8.6.06

Nasci em 74. Esperei que a primavera chegasse e no dia 23 nasci. Quase um mês antes do previsto, se calhar porque queria ter os olhos já abertos ao mundo quando chegasse a revolução dos cravos.
O avô Luís, só me conheceu quase duas semanas depois. Ele bem queria estar presente no momento em que a minha mãe chegasse a casa com a neta nos braços. Mas um dia apareceram-lhe em casa uns senhores que diziam ter umas coisas para lhe perguntar. Ninguém sabia onde ele estava. Só sabiam que era coisa da PIDE. A maior preocupação do avô Luís, tinha sido sempre ter comer em casa.

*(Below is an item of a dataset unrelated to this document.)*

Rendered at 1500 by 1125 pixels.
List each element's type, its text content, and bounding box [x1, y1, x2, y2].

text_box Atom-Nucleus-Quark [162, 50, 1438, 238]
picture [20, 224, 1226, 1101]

Ainda se lembrava de quando comprava 5 pães de quilo à segunda-feira e esses cinco pães tinham que dar até à segunda-feira seguinte. E eram 6 pessoas lá em casa. Não admira pois que fosse homem calado, recatado, com preocupações maiores que com as coisas da politica. Diziam que era comunista. Passou a ser. Depois da visita dos senhores vestidos de fato e gravata.

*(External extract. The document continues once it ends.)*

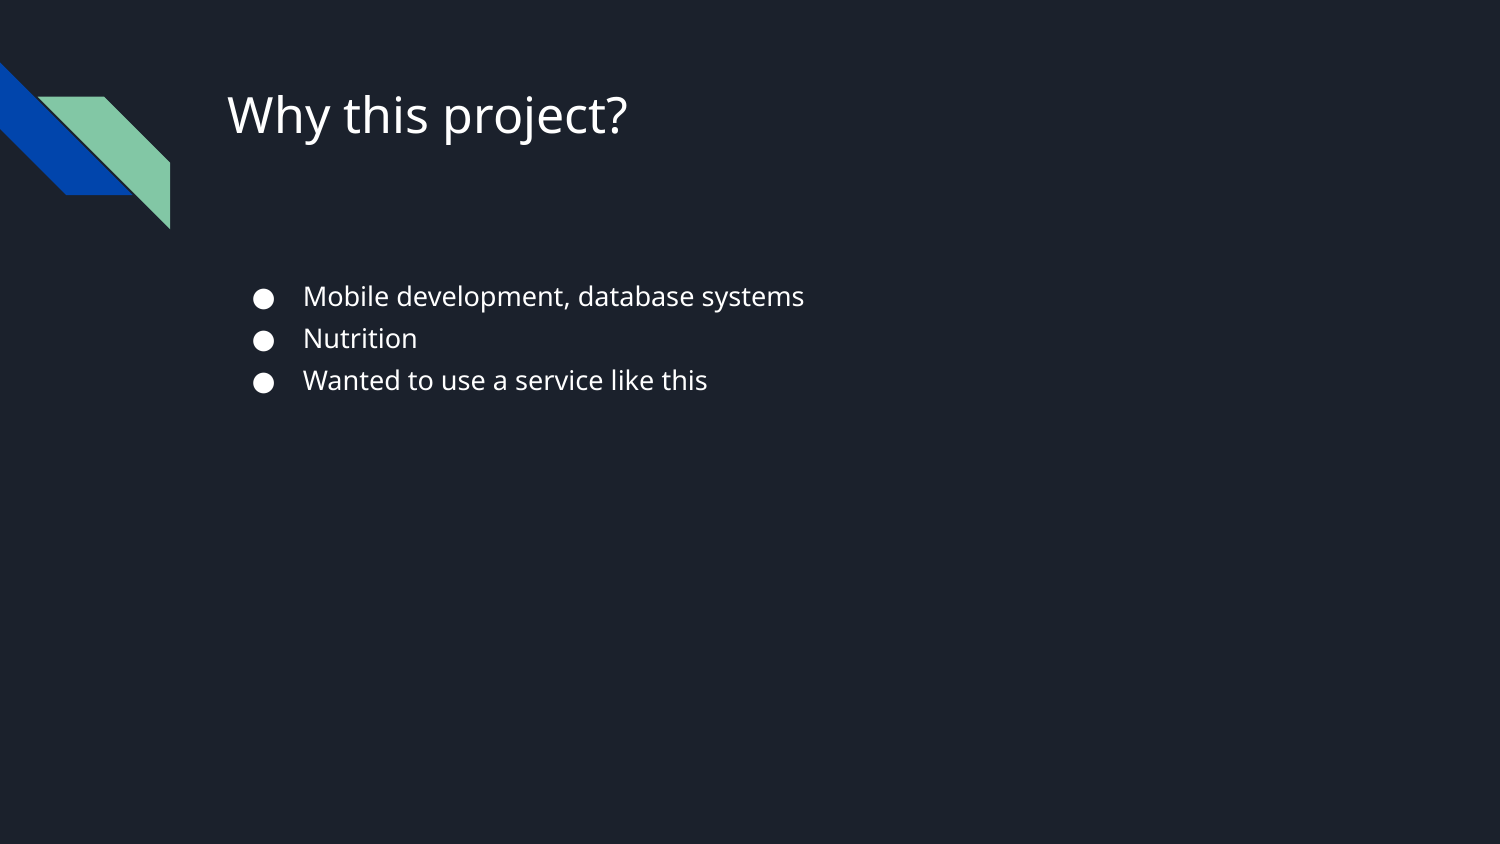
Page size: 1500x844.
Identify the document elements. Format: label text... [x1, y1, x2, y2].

A casa dos meus pais era paredes meias com a casa dos avós e lembro-me de estar sentada ao lado do avô, no poial que o pai tinha feito uns dias antes do tremor de terra. No dia em que a terra tremeu o poial ficou todo rachado. Ainda hoje está rachado. Memória do tremor de terra diz o meu pai. Sentava-me ao lado dele, depois de almoço e ouvia-mos os discos pedidos. O rádio pequenino a pilha sempre na mão do avô. A avó Guilhermina puxava de uma cadeira e sentava-se ao pé da porta. Ao pé de nós. Lenço preto na cabeça para se proteger do sol ia ralhando comigo, que pusesse um chapéu que depois ficava com Sol. A avó benzia do Sol. Apareciam lá em casa pessoas de todos os lados. Tinham em comum o facto de andarem com dores de cabeça há dias seguidos. Dores que pioravam todos os dias. Já não passavam com medicamentos. Depois sabe-se lá como iam lá parar. A avó punha-lhes um copo de água em cima da cabeça e ia dizendo umas rezas baixinhas, tão baixinho que ninguém conseguia entender o que dizia. A água começava a ferver até desaparecer por completo do copo.

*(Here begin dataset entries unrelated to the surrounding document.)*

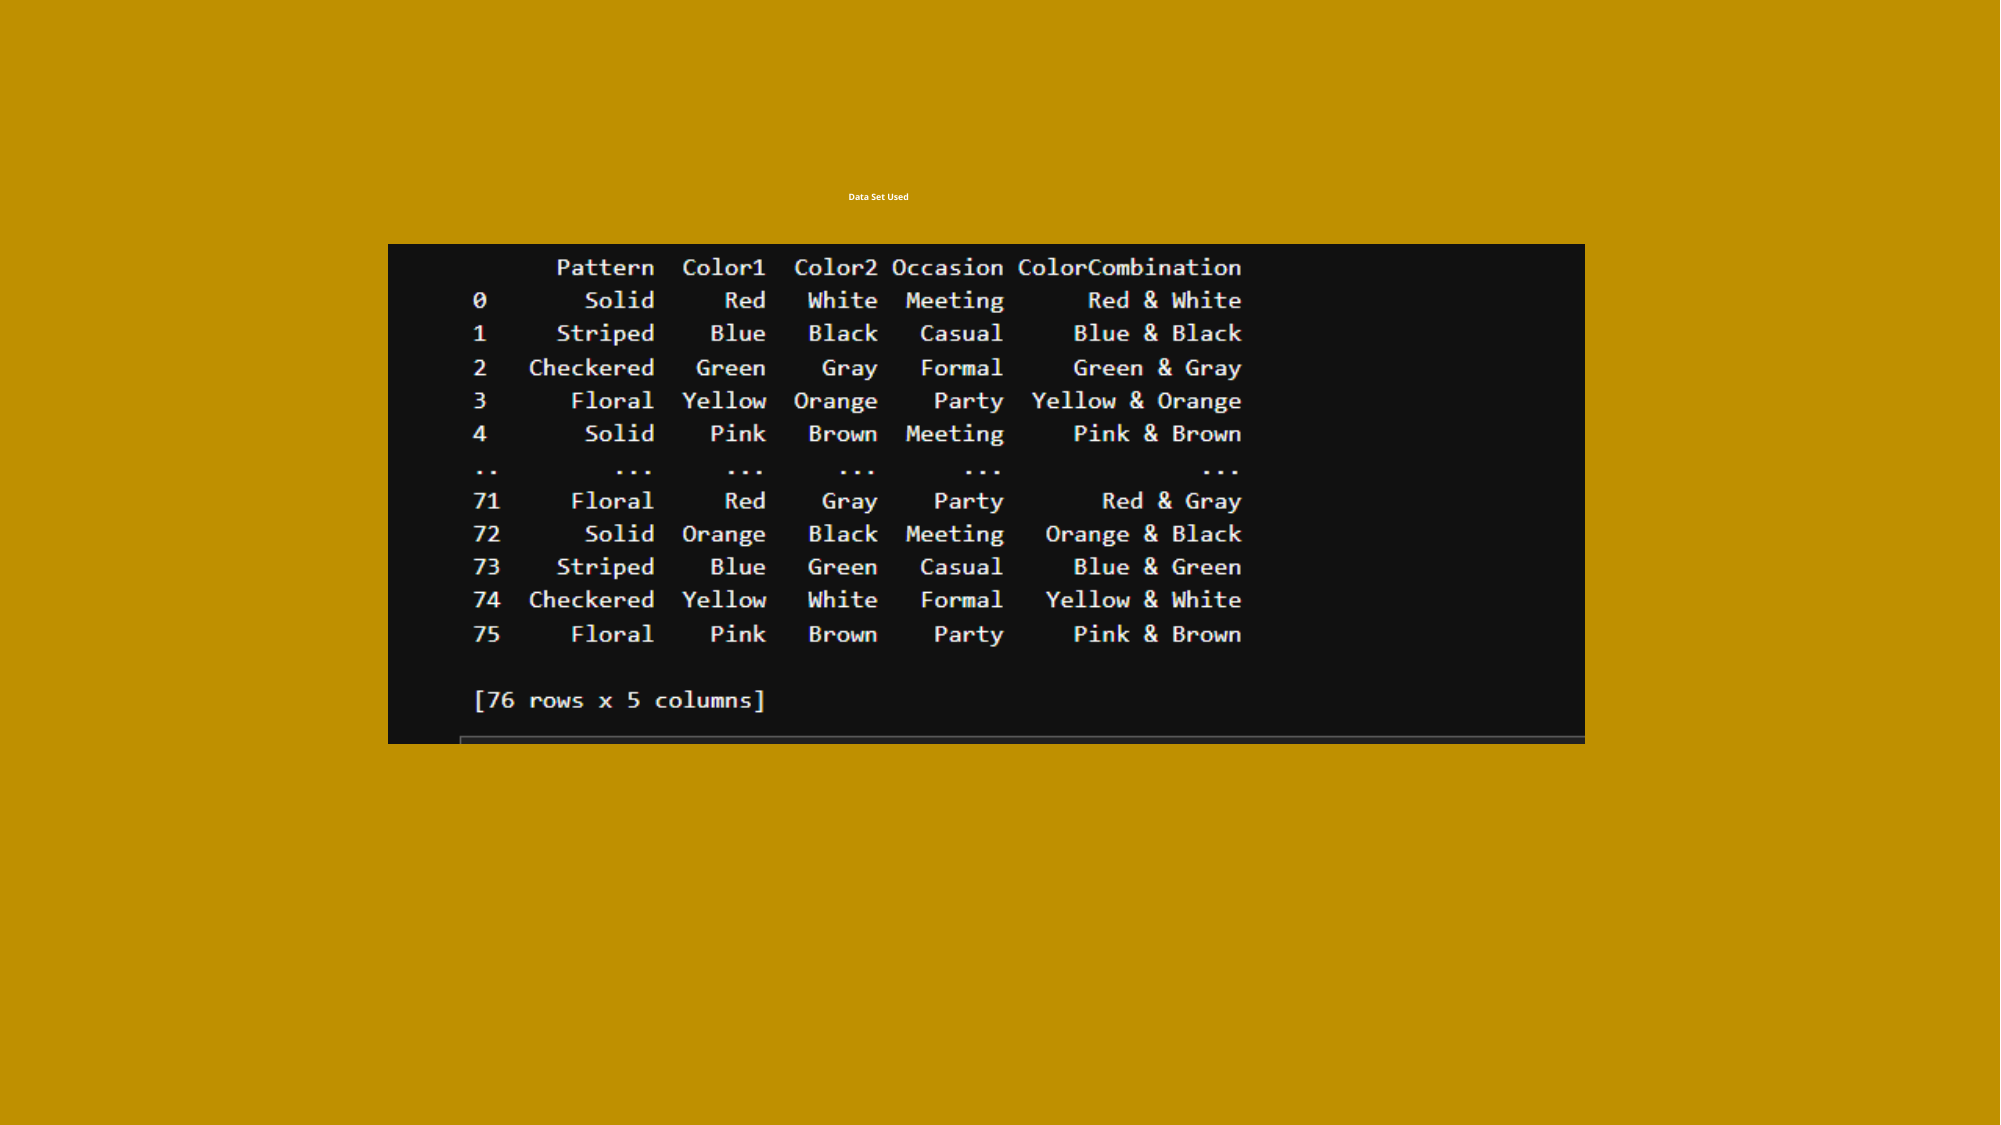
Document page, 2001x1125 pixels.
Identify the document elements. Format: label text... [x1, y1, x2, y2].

picture [388, 244, 1585, 744]
title Data Set Used [362, 184, 1395, 210]
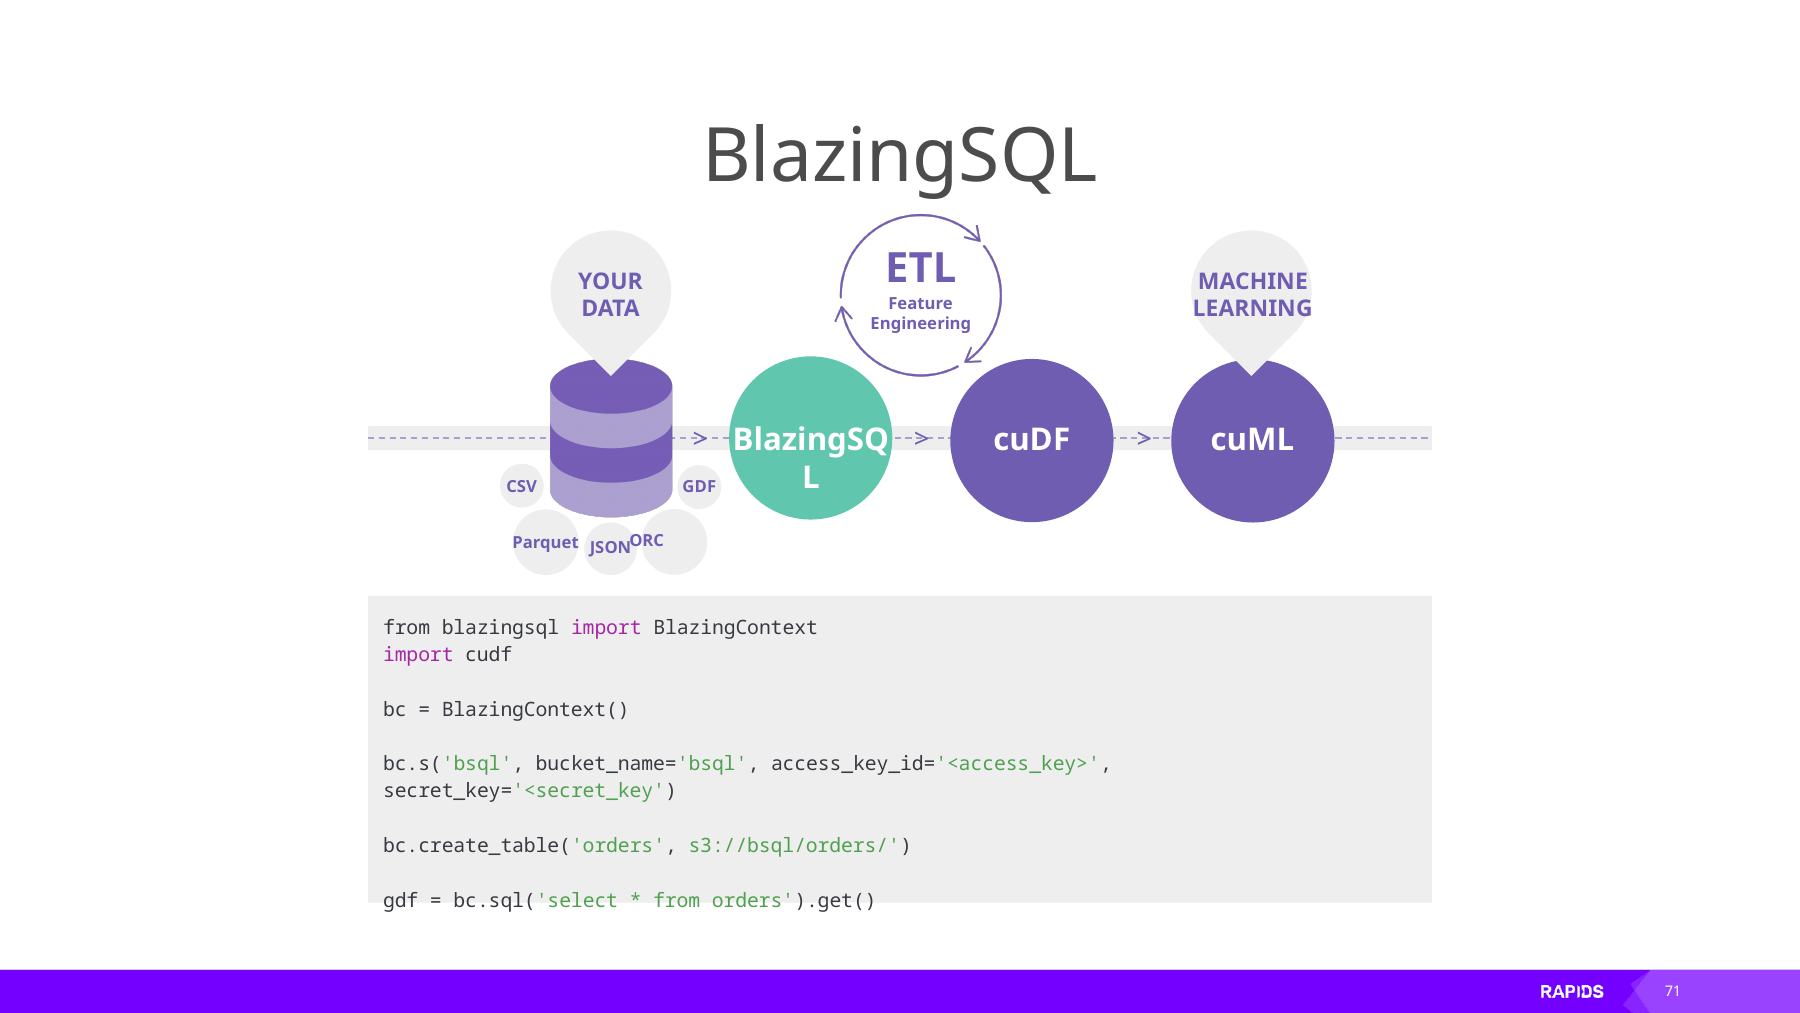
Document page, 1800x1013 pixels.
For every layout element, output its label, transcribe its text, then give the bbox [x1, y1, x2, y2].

title BlazingSQL [81, 108, 1719, 206]
picture [0, 0, 1800, 1013]
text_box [367, 205, 1433, 903]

A avó ajeitava o lenço e dizia para o avô levantar o som do rádio sempre que ouvia a voz da Amália ou do Fernando Farinha.
E eu cresci a ouvir os lamentos do fado.
De manhã a avó vinha para a rua, desatava a trança que lhe chegava à cintura, desenrolava-a e o cabelo caia-lhe abundante. Penteava aqueles cabelos de prata e eu admirava-lhe o cabelo já que todas as avós que eu conhecia tinham pouco cabelo, fraco. Foi a ela que fui "buscar" o cabelo diz-me a minha mãe. Abundante, comprido, com esta cor indefinida que era a mesma do cabelo da minha avó quando esta era menina-moça. Naquela altura apaixonei-me por aquela cor de prata e dizia muitas vezes que queria ter cabelos brancos. Hoje com 32 anos não tenho um único fio branco. Já era tempo não? Nada. Nem um fio.
A avó depois de escovar, voltava a fazer a trança e a tapar o cabelo com o lenço preto. Sempre de preto da cabeça aos pés. Há mais de 40 anos. Quando a filha mais nova morreu vestiu-se de preto e nunca mais largou a cor saudade. As vizinhas diziam-lhe "oh ti Guilhermina porque é que não veste uma camisola azul escura, porque não alivia o luto?" A avó respondia-lhes sempre " Quando a minha Maria Custódia voltar a terra".
Quando o 25 de Abril chegou já o avô estava em casa. Do que se passou nos dias em que esteve em parte ausente nunca falava. De vez em quando, a meio dos seus pensamentos, sentado sozinho lá no poial sai-lhe um "aqueles cabrões". O avô morreu 17 anos depois e a avó nunca mais ligou o rádio.